Japan to Keep Strict Border Restrictions Until End of February

Since the end of November, when a case of Omicron infection was reported in South Africa, the Japanese government has been taking strict measures to prevent the entrance of new foreigners into Japan. This has had a huge negative impact on foreign nationals, as they are unable to see their families or study abroad.

In response to the rapid spread of the Omicron variant of COVID-19, Prime Minister Fumio Kishida said on November 11 that Japan would extend its strict border controls, which basically prohibit new foreign nationals from entering the country, until the end of February.

Since the end of November, Japan has been accepting mainly Japanese and returning foreigners only. Those entering the country are required to be quarantined for 14 days, and those from countries and regions where Omicron virus was reported require to be quarantined for 3 to 10 days in a facility.

No state of emergency has been declared in Tokyo, a major city in Japan. Stores are open as usual, and there are no restrictions on alcohol. Sometimes it feels like before the COVID-19 situation, but due to the Omicron, stores may have to open shorter hours again.

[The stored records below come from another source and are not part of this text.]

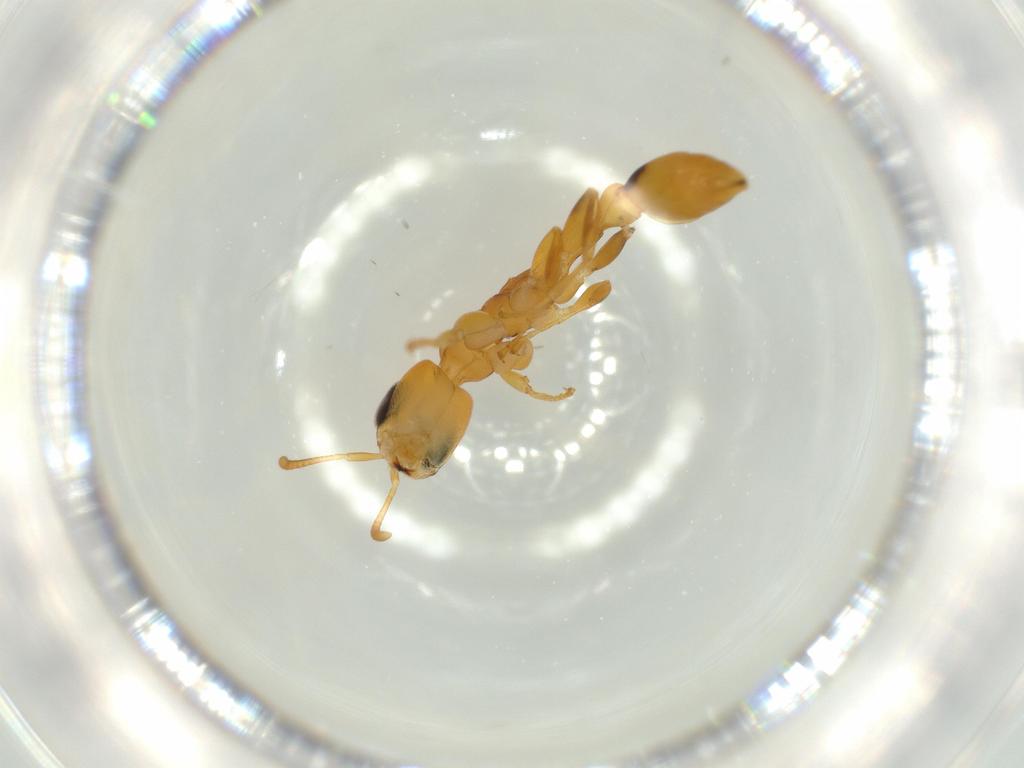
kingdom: Animalia
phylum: Arthropoda
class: Insecta
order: Hymenoptera
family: Formicidae
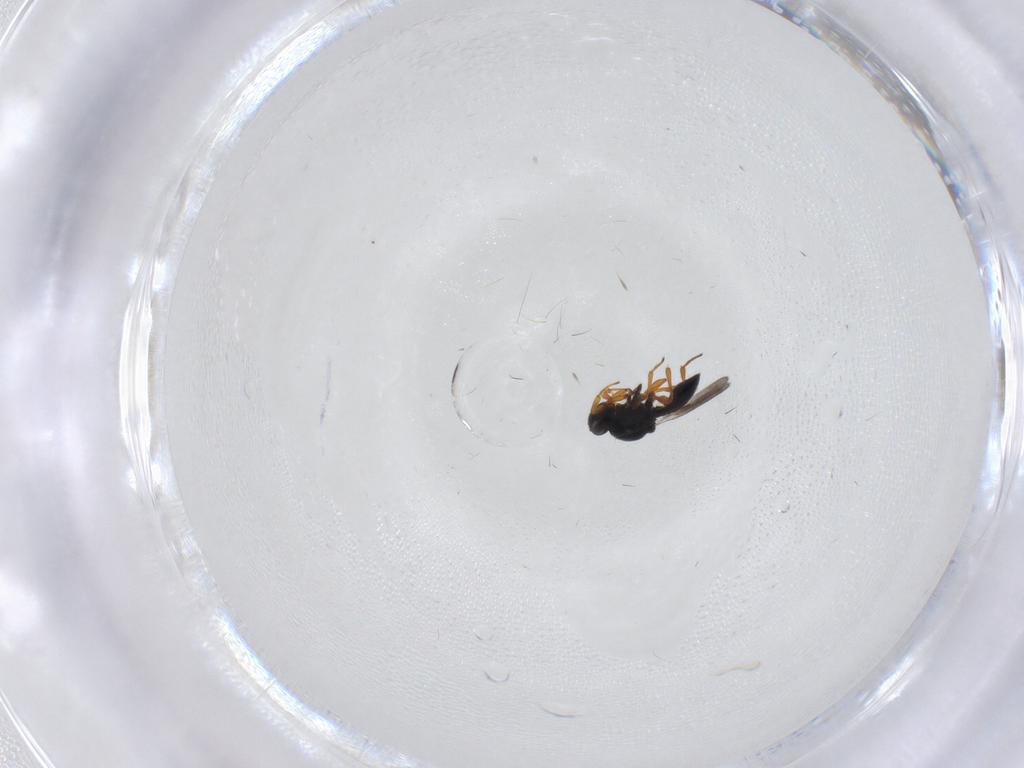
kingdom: Animalia
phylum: Arthropoda
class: Insecta
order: Hymenoptera
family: Platygastridae
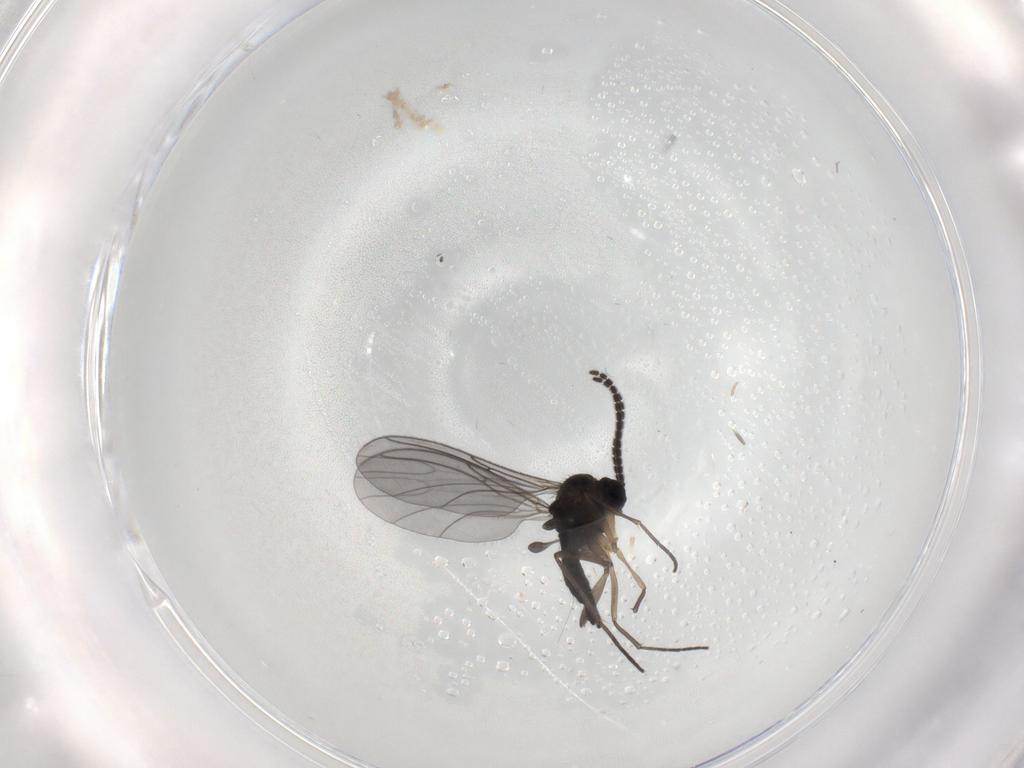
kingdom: Animalia
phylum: Arthropoda
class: Insecta
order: Diptera
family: Sciaridae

While moving up the vaccination schedule, he also indicated that he would start vaccinating people under 12 years old sooner, which had not been covered until now.
As for the third vaccinations, he indicated that the Self-Defense Forces will reopen large-scale vaccination sites in Tokyo and Osaka, which had been set up until November.

He will also utilize the 9 million doses of unused vaccine in the city to further advance the vaccination of the elderly.